PLASKON: The Joint Regional Information Exchange System already acts as a clearing house for law enforcement records in Washington, New York, California and here in Las Vegas. Yesterday, homeland security secretary Tom Ridge announced that the abilities of the system will be expanded to include other criminal databases, creating a new Homeland Security Information Network.
RIDGE: Now if you could please throw the switch . . . there you go . . . looks good . . . give a computer to the governor . . .
PLASKON: He handed Governor Kenny Guinn a symbolic laptop computer.
RIDGE: Governor this is for you . . .
GUINN: Thank you . . . it's special.
PLASKON: He said Clark County and Carson city will be added to have access to the system along with another 50 major urban areas around the US by fall. With it, local law enforcement will input data and officials at a national 24-hour operations center can search it, build timelines, review media analysis, maps and eventually secret information all in the name of counter terrorism. They'll be looking for patterns in local communities Ridge says.
RIDGE: There is a certain rhythm, the policemen on the beat the firemen on the ground making their rounds, the emergency services, they notice when things are a little different. Now we will have a national information picture that will be painted for us on a day-to-day basis."
PLASKON: He called the expansion of this system to all 50 states an unprecedented and robust intelligence gathering and information-sharing network that will foster cooperation across all levels of government and the private sector.
RIDGE: By years end it is our goal to be able to provide classified information up to the secret level and provide training for sensitive information training and analysis."
PLASKON: Sheriff Bill Young explains what it was like before Southern Nevada had access to it.
YOUNG: And that is where it is confusing to local law enforcement is that we get lots of information from the FBI and the more we collate, the more we are better off"
PLASKON: While officials expect counter terrorism efforts will be enhanced by the system, there are also some risks. Gary Peck of the American Civil Liberties Union didn't know what the government would be putting in the system.
PECK: Whenever the government is creating and maintaining large databanks filled with a lot of information about people and their activities there is potential for abuse so it is important that the public be vigalent about what the public is doing in these regards.
PLASKON: A brief look of a screen provided to reporters showed dozens of officer requests for more information on suspicious persons at McCarren International Airport for instance.
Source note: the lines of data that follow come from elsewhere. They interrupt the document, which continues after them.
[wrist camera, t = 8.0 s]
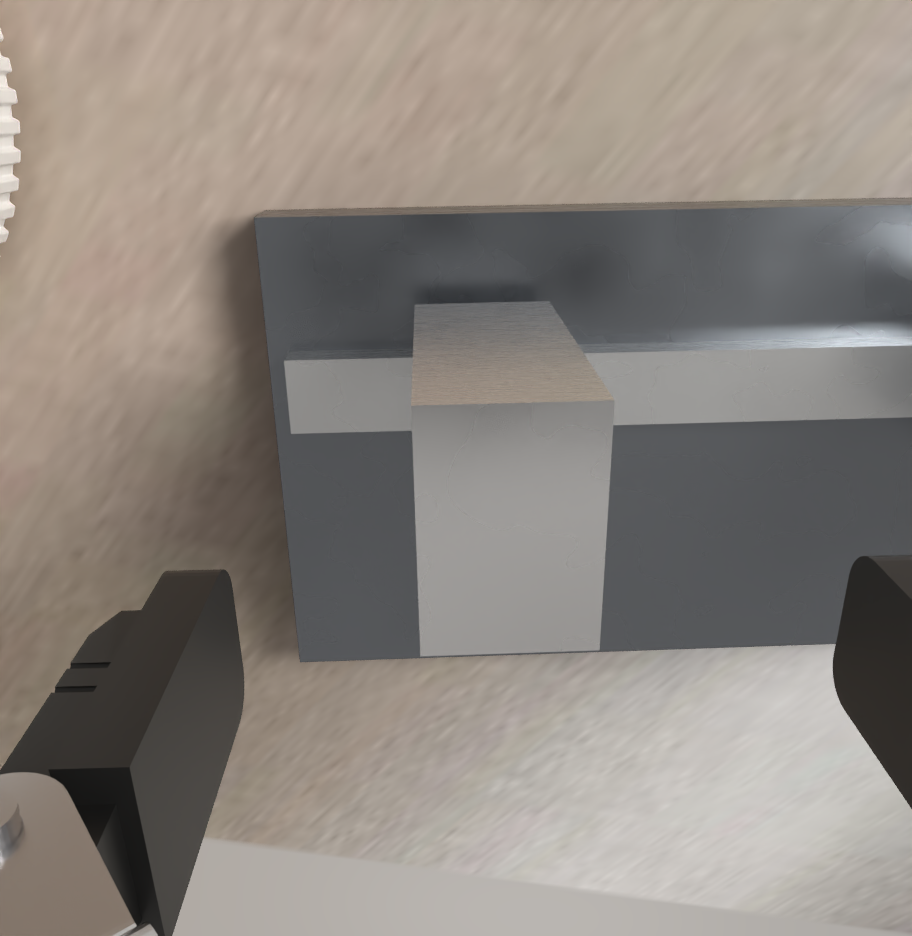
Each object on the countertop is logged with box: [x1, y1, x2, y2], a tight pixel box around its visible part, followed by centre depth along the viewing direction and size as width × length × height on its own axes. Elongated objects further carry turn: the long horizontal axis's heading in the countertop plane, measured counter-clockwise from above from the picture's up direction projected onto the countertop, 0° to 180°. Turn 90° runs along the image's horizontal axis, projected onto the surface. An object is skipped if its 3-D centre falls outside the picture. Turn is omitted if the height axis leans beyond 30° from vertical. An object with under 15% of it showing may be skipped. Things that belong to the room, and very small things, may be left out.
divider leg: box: [411, 301, 615, 656], centre depth 17 cm, size 3×8×7 cm, turn 1°
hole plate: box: [254, 198, 912, 662], centre depth 22 cm, size 22×12×2 cm, turn 91°
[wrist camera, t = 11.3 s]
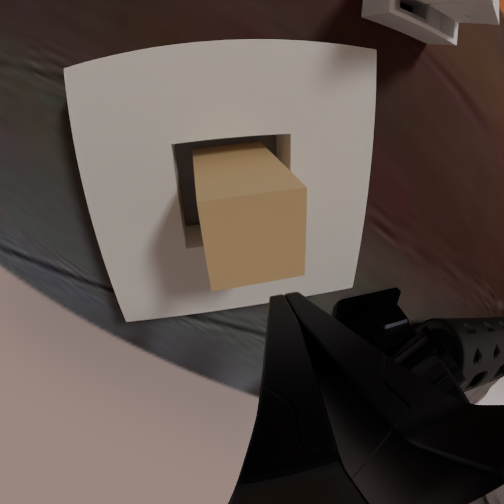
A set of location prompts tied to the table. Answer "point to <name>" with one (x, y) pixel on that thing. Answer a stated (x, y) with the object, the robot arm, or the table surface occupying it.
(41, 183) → the table surface
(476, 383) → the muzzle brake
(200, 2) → the table surface
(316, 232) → the socket plate
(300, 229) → the plug
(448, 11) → the white angled block
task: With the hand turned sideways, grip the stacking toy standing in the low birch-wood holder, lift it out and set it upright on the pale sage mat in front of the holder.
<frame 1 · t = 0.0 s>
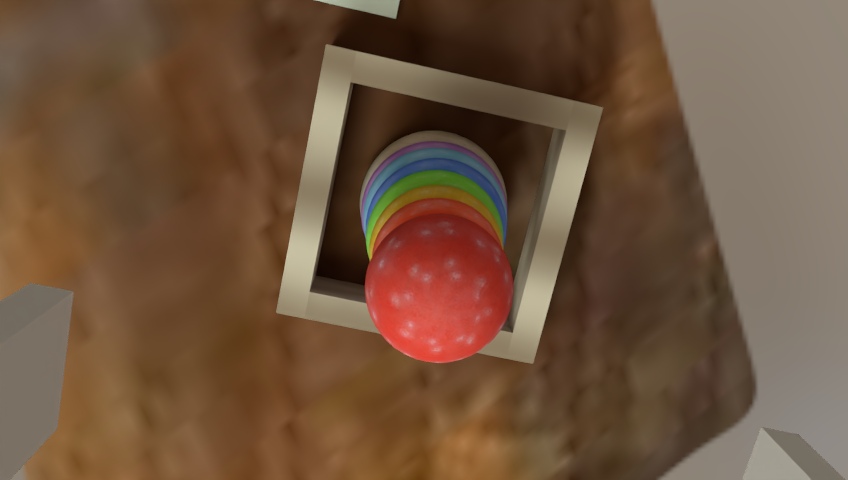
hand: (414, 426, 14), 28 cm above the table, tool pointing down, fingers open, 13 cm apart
stacking toy: (432, 200, 42), resting in birch holder
birch holder: (432, 201, 42), on the table
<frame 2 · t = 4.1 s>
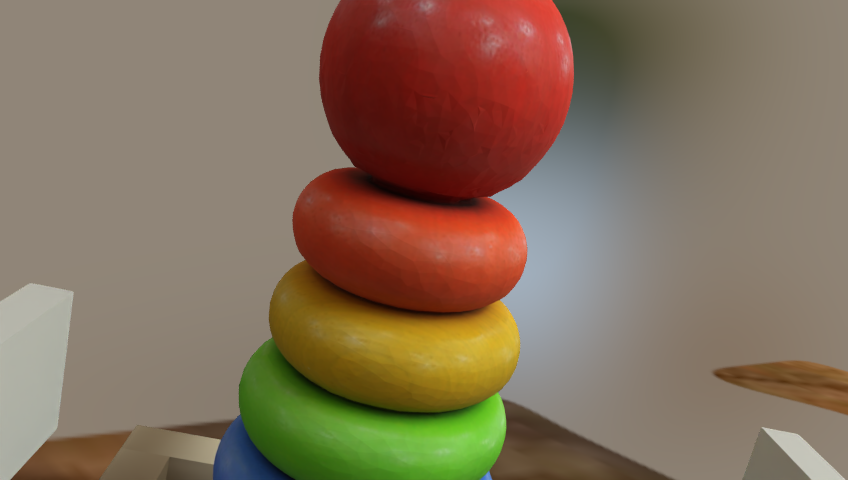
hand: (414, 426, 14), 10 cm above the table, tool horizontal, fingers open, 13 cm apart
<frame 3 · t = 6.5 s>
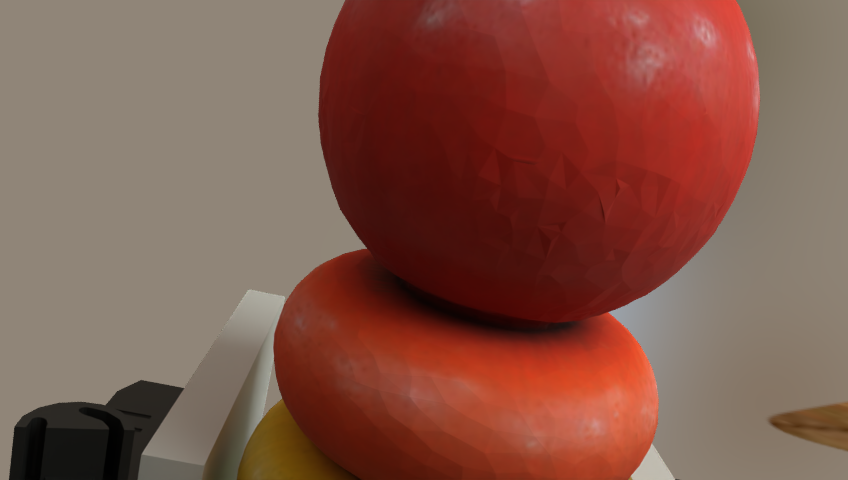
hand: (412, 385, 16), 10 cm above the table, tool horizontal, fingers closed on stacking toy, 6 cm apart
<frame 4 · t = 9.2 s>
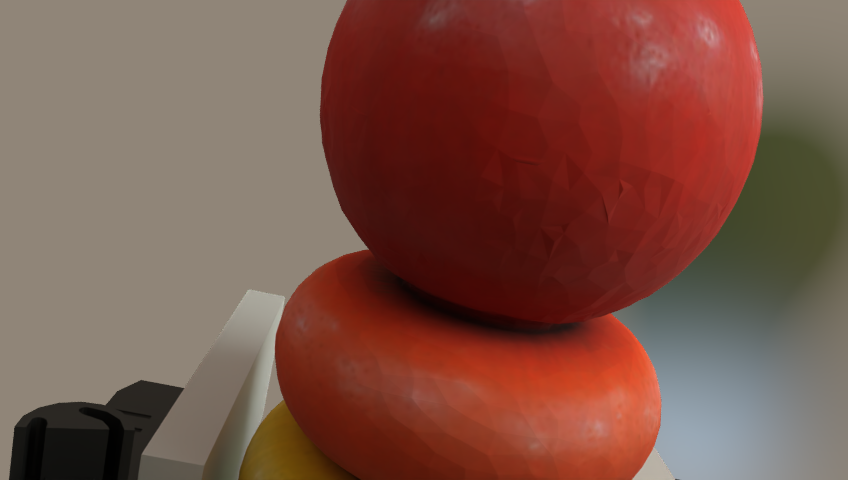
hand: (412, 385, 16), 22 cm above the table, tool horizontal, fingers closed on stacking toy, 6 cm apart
when the fingers open (11 cm above the table, at t = 11.8 s): stacking toy stays where it is, resting on sage mat.
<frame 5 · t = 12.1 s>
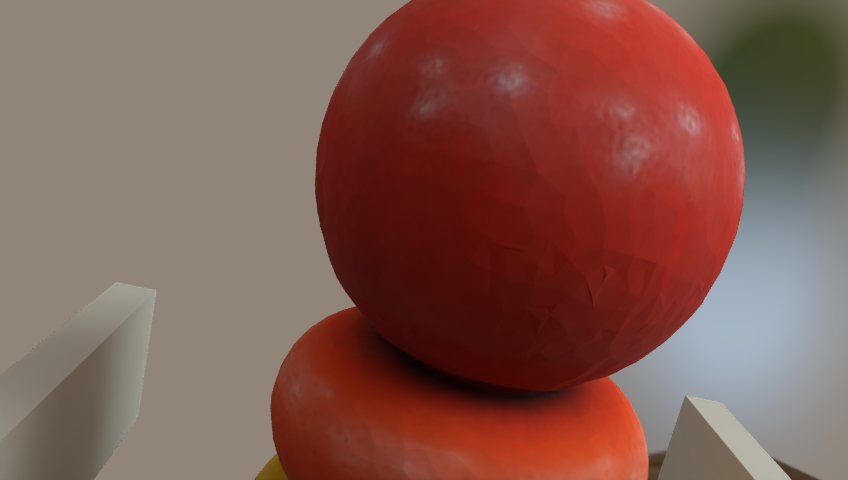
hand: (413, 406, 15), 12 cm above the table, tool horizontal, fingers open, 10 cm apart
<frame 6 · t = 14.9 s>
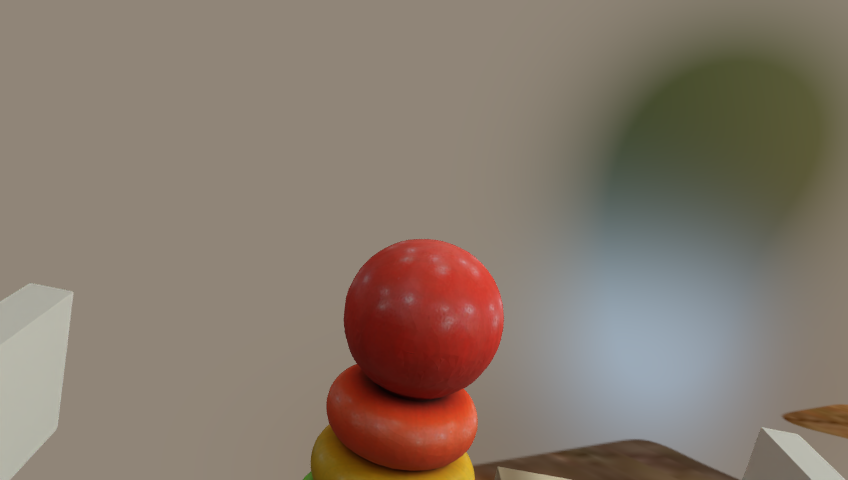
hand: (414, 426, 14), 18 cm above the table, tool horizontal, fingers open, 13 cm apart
at the end: stacking toy inside the target area on the sage mat (0.1 cm from its centre), point 0.4 cm above the sage mat's base; stacking toy tilted 0°; the gripper is holding nothing — task done.
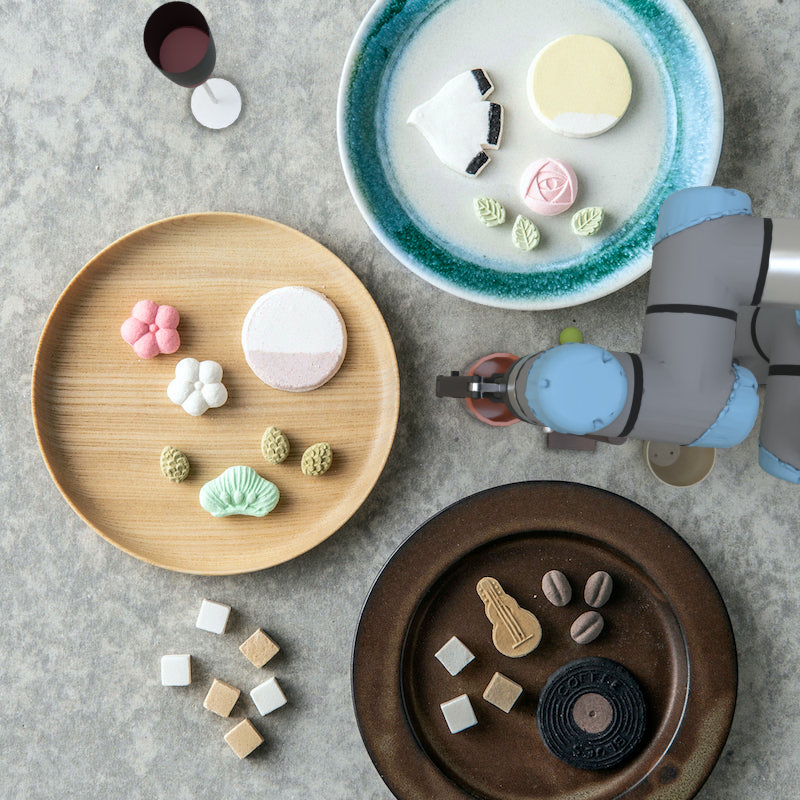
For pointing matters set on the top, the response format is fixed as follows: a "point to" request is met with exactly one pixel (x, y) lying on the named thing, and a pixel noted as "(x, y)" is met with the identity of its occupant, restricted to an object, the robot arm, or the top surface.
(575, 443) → the stand
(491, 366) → the pink bowl
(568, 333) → the green grape
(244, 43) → the top surface
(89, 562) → the top surface
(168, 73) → the wineglass
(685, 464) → the flower pot
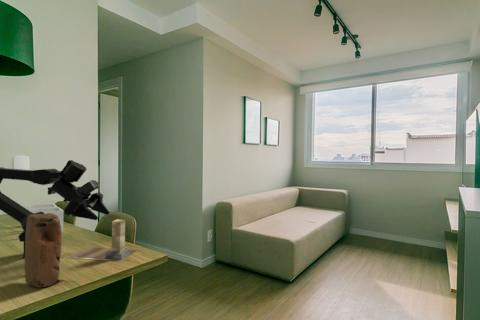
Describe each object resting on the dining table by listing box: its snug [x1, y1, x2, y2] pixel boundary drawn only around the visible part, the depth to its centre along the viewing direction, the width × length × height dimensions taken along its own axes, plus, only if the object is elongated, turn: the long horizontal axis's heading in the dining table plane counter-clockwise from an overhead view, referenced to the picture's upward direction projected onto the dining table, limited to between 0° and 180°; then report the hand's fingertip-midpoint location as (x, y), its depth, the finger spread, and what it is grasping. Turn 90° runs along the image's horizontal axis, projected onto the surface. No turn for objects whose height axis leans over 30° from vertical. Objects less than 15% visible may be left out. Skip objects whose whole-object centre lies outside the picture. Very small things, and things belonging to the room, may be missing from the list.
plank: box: [68, 246, 138, 263], centre depth 102 cm, size 20×12×2 cm, turn 84°
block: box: [24, 213, 63, 289], centre depth 82 cm, size 11×8×20 cm
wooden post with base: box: [105, 218, 131, 260], centre depth 100 cm, size 6×6×13 cm
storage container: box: [27, 202, 65, 234], centre depth 137 cm, size 25×11×11 cm, turn 43°
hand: (103, 216), depth 104 cm, fingers open, 9 cm apart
Ridge said that the information will have multiple uses, such as quickly determining when an event is not terror related. Whatever secret and non-secret information ends up in the system about people, Ridge says the department will try to restrict who uses it, for instance with different levels of access.
RIDGE: It will take us a little longer to put up the firewalls to make sure that secret information is only available and even within that network it won't necessarily be available to everybody."
PLASKON: John Harrison Assistant Professor of Computer Science at UNLV says it's hard to totally protect systems like these.
HARRISON: you can certainly block out the majority, but it is not that easy to block out the more sophisticated or an attacker with the financial wherewithal."
PLASKON: The Captain of Las Vegas Metropolitan Police Homeland Security Department who's been using the system admits people will get in who aren't supposed to, but the department can also see who's logged on. The department of homeland security says only counter-terrorism certified agencies will have access. That means 1-thousand people around the nation have access to the records of Southern Nevada - by the end of the year it'll be 5-thousand people.